In an article, which created a sensation, in La Nouvelle Revue Française for September, 1912, M. Dumont-Wilden compares Maeterlinck's popularity with that of Bernardin de Saint-Pierre three generations ago. He says:

"La gloire de Bernardin n'est point négligeable, et la comparaison s'impose d'elle-même entre Maeterlinck et lui. En écrivant Les Etudes de la Nature, cet auteur vieilli dont on ne lit plus guère qu'une bluette charmante qu'il composa en se jouant, apportait une nourriture salutaire au public de son temps, à ce public moyen que Jean-Jacques dépassait. Son finalisme ingénu calmait les inquiétudes de ceux que la sécheresse d'une morale utilitaire et d'un matérialisme sans grandeur avait déçus et qui, pourtant, se refusaient à faire, même avec Chateaubriand, le voyage du pénitent vers les autels délaissés."

Now, if Jean-Jacques was to Bernardin de Saint-Pierre what Nietzsche is to Maeterlinck, it would not be difficult to prove that Maeterlinck appeals to Nietzscheans, and that his teaching has points of contact with that of Nietzsche. To be quite short, Maeterlinck's man of the future is essentially the superman. And even if it were true that Maeterlinck's writings will be no more read in the future than are those of Bernardin de Saint-Pierre to-day, that would not reduce him to the rank of a minor writer. Voltaire's writings, which prepared a revolution, are now little read; and yet how much of Voltaire's thinking, or abstract of thinking (was Voltaire "original"?) is woven into the fabric of the mental life of to-day? We cannot, it is true, draw a close comparison between Voltaire and Maeterlinck, for Maeterlinck has no venom, and no disposition to thrust himself forward into the forefront of public interest; but it would be possible to compare his present position with that of Goethe (another writer the great mass of whose writings, as far as the non-German reading public is concerned, is dead). What Goethe was to the élite of Europe in the opening decades of the nineteenth century, Maeterlinck is to-day. His position, too, was assailed by a younger school of authors; but they could not shake it. Goethe, by the final moral of Faust, taught his generation to channel their activities and, confident of the result, to pour their strength into unselfish work; Maeterlinck teaches the same doctrine, and it may be said again of him, as he has said of Goethe, that he has brought us to the shores of the sea of serenity.

So much for Maeterlinck's philosophy. But his critics, especially M. Dumont-Wilden, are apt to forget one thing—his poetry. It is possible, of course, to state even his dramas in terms of philosophy; but when you have interpreted the symbols, there still remains something that cannot be set down in equations—the poetry. Granted that Maleine = the human soul: does she not still remain a beautiful dream, a Sadist's dream of a girl?[2] Against M. Dumont-Wilden's criticism

Albert Mockel, La Wallonie,
June and July, 1890.

it must be urged that Maeterlinck, besides being a thinker, is also a poet—not a lyric poet, of course (his rank is low here), but a creator of new things, a master of atmosphere and suggestion—in short, when all deductions are made, a great writer. The philosophy will be absorbed by everyday life and become commonplace; but Interior and The Sightless will always be the first-fruits of a new poetry and deathless works of art.

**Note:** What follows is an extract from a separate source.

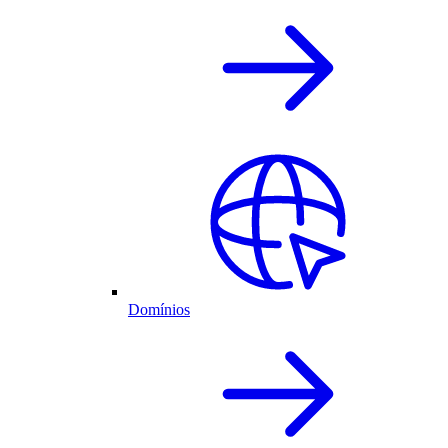
Domínios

There is one other thing to be said. There have been thinkers whose private life did not bear comparison with the ideals proclaimed in their writings. Of Maeterlinck the man nothing but good is known. The man he is would stand unshaken if all his literary works withered like bindweed round a tree at the first breath of winter. A eulogy of his character based on the long list of his good deeds is impossible; for these are unknown—suspected merely, or secrets of his friends and not to be revealed without offending him. But the sage needs no approbation save his own; and Maeterlinck's good deeds were done, not for praise, but because he was Maeterlinck.

[1] Academy; 22nd June, 1912.

[2] "C'est une fillette de van Lerberghe si inconsciemment venue dans les Serres Chaudes, et qui s'y meurt; étouffée en ce palais empoisonné, elle s'y meurt, elle s'y meurt! Elle est claire, elle est pure, d'une chasteté d'étrangère apparue,—et pourtant son haleine est d'une malade, il sourd de sa poitrine des effluves angéliques et pervers; elle est équivoque et triste, et nul ne saurait affirmer avec certitude que tout cela existe, ni qu'elle-même est bien là, devant nous. C'est la Princesse, la Princesse ... Elle, ses paupières vagues et toutes ses boucles en lianes; ses cheveux qui s'enrouleraient de caresses vivantes, étrangement tièdes sinon de glace, un col irréel où s'enlaceraient des malheurs,—un san Giovannino de Donatello parmi des terreurs ambiguës, un Botticelli dans la Malaria."